[Opening Recorded data section]
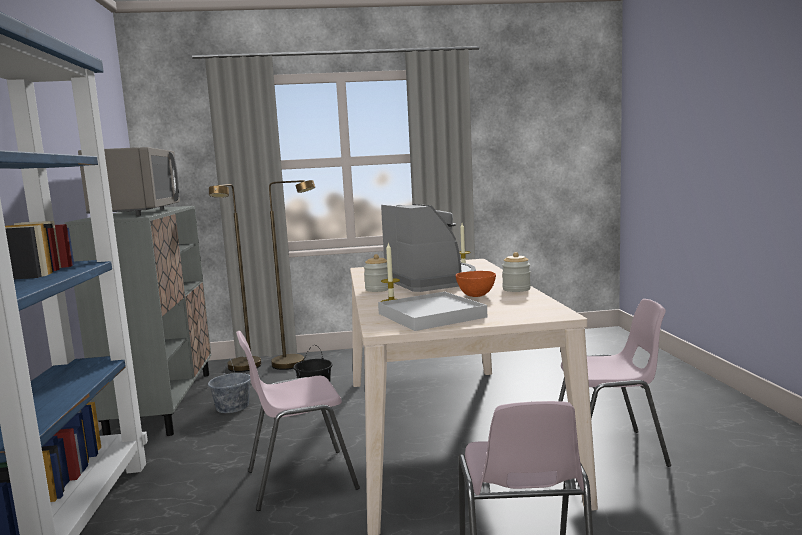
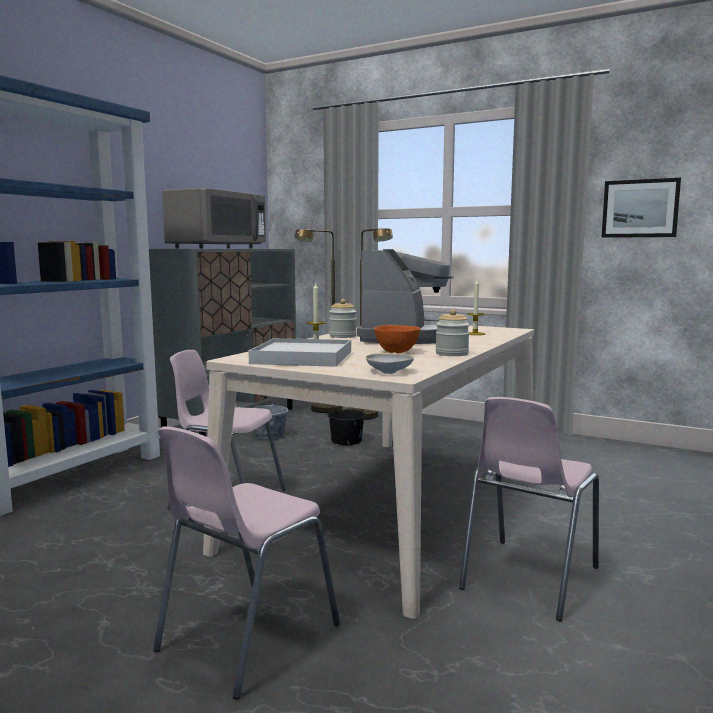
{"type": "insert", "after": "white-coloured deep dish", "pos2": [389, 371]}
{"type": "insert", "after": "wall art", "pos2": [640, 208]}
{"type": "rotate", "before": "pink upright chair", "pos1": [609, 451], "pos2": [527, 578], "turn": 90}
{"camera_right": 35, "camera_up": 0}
[Closing Recorded data section]
**Assignment**
If a line of the data above contains "type", copy it out.

**Your response**
{"type": "insert", "after": "white-coloured deep dish", "pos2": [389, 371]}
{"type": "insert", "after": "wall art", "pos2": [640, 208]}
{"type": "rotate", "before": "pink upright chair", "pos1": [609, 451], "pos2": [527, 578], "turn": 90}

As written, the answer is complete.